La troisième résolution " la charte de la vie syndicale " aurait pu permettre un débat bien plus intéressant, tournant réellement la Cgt vers les déserts syndicaux, vers les zones de non droits dans lesquelles les syndicats n'existent pas. Après un débat assez consensuel, elle fut adoptée à plus de 83 %, mais recueilli quand même 8 % de contre. Timidement la perspective des 1.000.000 de syndiqués fut reprise par Bernard Thibault et lors de l'intervention de clôture. Alors que la Cfdt, malgré sa ligne confédérale, progresse grâce à son redéploiement vers les PME et son organisation méthodique de la syndicalisation, la Cgt peine à définir une méthode propre à ses traditions.
La quatrième résolution " adopter le nouveau système de cotisations " failli être minoritaire. Elle proposait une cotisation ventilée en pourcentage sur les différents champs confédéraux, fédéraux, régionaux et départementaux tout en garantissant un maintien de 33 % de la cotisation au syndicat. Les opposants craignant un renforcement du pouvoir de la direction confédérale avaient annoncé une attaque en règle. Dans les couloirs, et au sein de la commission, plusieurs fédérations soutenant la ligne Thibault exprimèrent leur veto face à la rédaction initiale. Le texte proposé au vote, complètement modifié, renvoya la décision à un congrès extraordinaire précédant le 48ième congrès recueilli à peine 51,48 %.
L'appel à l'action sur les retraites : un plébiscite
Le texte diffusé aux congressistes, reprenait l'ensemble des revendications de la confédération : "le droit effectif de la retraite à 60 ans", des retraites "au moins égales à 75 % des meilleures années d'activités et indexées sur les salaires", la remise en cause des "décrets Balladur de 1993 qui allongent à 40 ans la durée de cotisation du privé et programment la baisse des pensions", la référence à une "base d'une carrière de 37,5 ans" qui "doit continuer à prévaloir", tout en soulignant que les 37,5 ne peuvent suffirent et qu'il faut aussi prendre en compte les "périodes d'études, d'apprentissage, de recherche d'un premier emploi". Ayant pour fonction d'appeler aux manifestations du 3 avril, le texte réaffirmait la nécessité de l'unité d'action.

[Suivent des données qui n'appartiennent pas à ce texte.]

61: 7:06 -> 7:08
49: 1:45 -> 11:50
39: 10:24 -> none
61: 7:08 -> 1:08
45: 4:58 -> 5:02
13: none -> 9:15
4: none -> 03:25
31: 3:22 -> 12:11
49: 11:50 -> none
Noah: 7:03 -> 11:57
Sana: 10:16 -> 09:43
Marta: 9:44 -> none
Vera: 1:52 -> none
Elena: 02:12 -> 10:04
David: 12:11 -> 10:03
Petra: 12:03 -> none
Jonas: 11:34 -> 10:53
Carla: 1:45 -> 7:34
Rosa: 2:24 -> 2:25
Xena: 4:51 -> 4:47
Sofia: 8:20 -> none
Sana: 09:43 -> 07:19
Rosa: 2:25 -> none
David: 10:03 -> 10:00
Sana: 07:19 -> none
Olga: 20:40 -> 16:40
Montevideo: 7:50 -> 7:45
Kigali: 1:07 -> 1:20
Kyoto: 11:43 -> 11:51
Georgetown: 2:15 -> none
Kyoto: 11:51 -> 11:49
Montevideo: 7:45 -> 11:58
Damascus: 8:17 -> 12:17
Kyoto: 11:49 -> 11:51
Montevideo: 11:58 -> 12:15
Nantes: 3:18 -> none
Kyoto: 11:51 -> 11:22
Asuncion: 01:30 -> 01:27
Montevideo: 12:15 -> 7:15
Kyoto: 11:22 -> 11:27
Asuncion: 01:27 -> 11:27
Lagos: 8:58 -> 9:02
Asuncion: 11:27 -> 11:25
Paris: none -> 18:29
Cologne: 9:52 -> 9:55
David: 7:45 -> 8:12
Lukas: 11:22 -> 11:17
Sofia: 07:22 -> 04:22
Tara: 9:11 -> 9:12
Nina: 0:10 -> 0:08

Le texte tenait compte de l'état d'esprit des militants, de l'actualité des attaques du gouvernement contre les fonctionnaires et aussi anticipait les critiques des opposants. Ainsi les critiques maintenues de quelques délégués appartenant au PT ou aux courants orthodoxes du PCF furent balayées par un vote à 94 % des délégués.
Une direction réduite dans la douleur
La direction de la Cgt devrait refléter la diversité politique de sa base, mais les vieux réflexes d'appareils sont encore monnaie courante. Comme le disait un dirigeant confédéral " les responsables Cgt connaissent bien les paroles, mais certains chantent faux ". Malgré cela, l'orientation revendicative de la Cgt, la volonté d'unité d'action et de démocratie sociale lui assurent une grande porosité avec le mouvement social. Les actions reconductibles chez les enseignants, la mobilisation qui se développe pour les retraites avec la manifestation nationale à Paris proposée pour le 22 mai donnent à la Cgt une place centrale et incontournable.